Prep 10 mins
Cook 0 mins
Found at Leite's Culinaria when I went in search of Spanish olive recipes. David Leite is the author of The New Portuguese Table Cookbook & says he serves this as a dip w/crudités, alongside crackers or bread or as a topping for grilled fish. He also said "Don’t make this in a food proc. The bowls of most proc are too lrg to allow the scant amt of ingredients to whip up to the right consistency. A sml narrow blender (or a mini chop or handheld blender) works best. I noted that 1 reviewer solved this issue by doubling the recipe & was glad she did since it was so popular w/her guests.
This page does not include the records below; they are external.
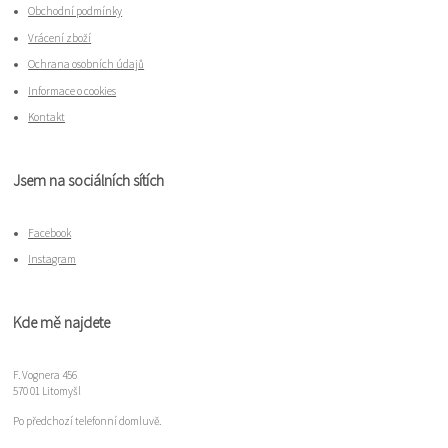
Obchodní podmínky
Vrácení zboží
Ochrana osobních údajů
Informace o cookies
Kontakt
Jsem na sociálních sítích
Facebook
Instagram
Kde mě najdete
F. Vognera 456
570 01 Litomyšl
Po předchozí telefonní domluvě.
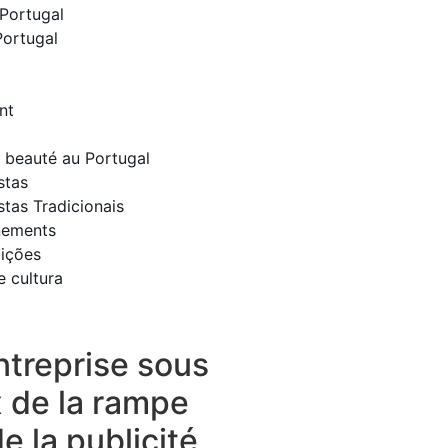
Portugal
Portugal
nt
t beauté au Portugal
stas
stas Tradicionais
nements
dições
e cultura
ntreprise sous
x de la rampe
e la publicité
I hope it will be equally well-received by you. (Both yield & times have been estimated) *Enjoy!*
- 78.07 ml whole milk (more if needed)
- 6 anchovy fillets, oil-packed
- 1 small garlic clove
- 6 fresh cilantro stems (leaves & tender stems)
- white pepper (freshly ground, pinch of)
- 177.44 ml vegetable oil
- 158.51 ml green olives (such as Manzanilla, pitted, rinsed quickly if particularly salty & roughly chopped)
- Add the 1/3 cup milk, anchovies, garlic, 2/3 of the cilantro + the pepper to a blender & pulse to combine. W/the motor running, pour the oil in what the Portuguese call a fio (or fine thread). Keep whirring until the oil is incorporated & the mixture thickens (30 sec to 1 1/2 min depending on the equipment).
- Scrape the dip into a serving bowl & stir in the olives. Mince the remaining cilantro, sprinkle on top & serve. If the dip thickens, stir in a tbsp or 2 of milk.
- NOTE: I don't know about your thoughts, but I'm esp intrigued w/the idea of using this mixture w/grilled fish or maybe even chicken breasts.
This was a very good complement for the pan-fried flounder I made. I don't know if I would like it as a dip, per se, since it does have a strongish garlic flavor. Also do not substitute the whole milk as I did the first time I made this, because it may not thicken properly. Also be aware it diesnot taste like tartar sauce even though they have a number of ingredients in common.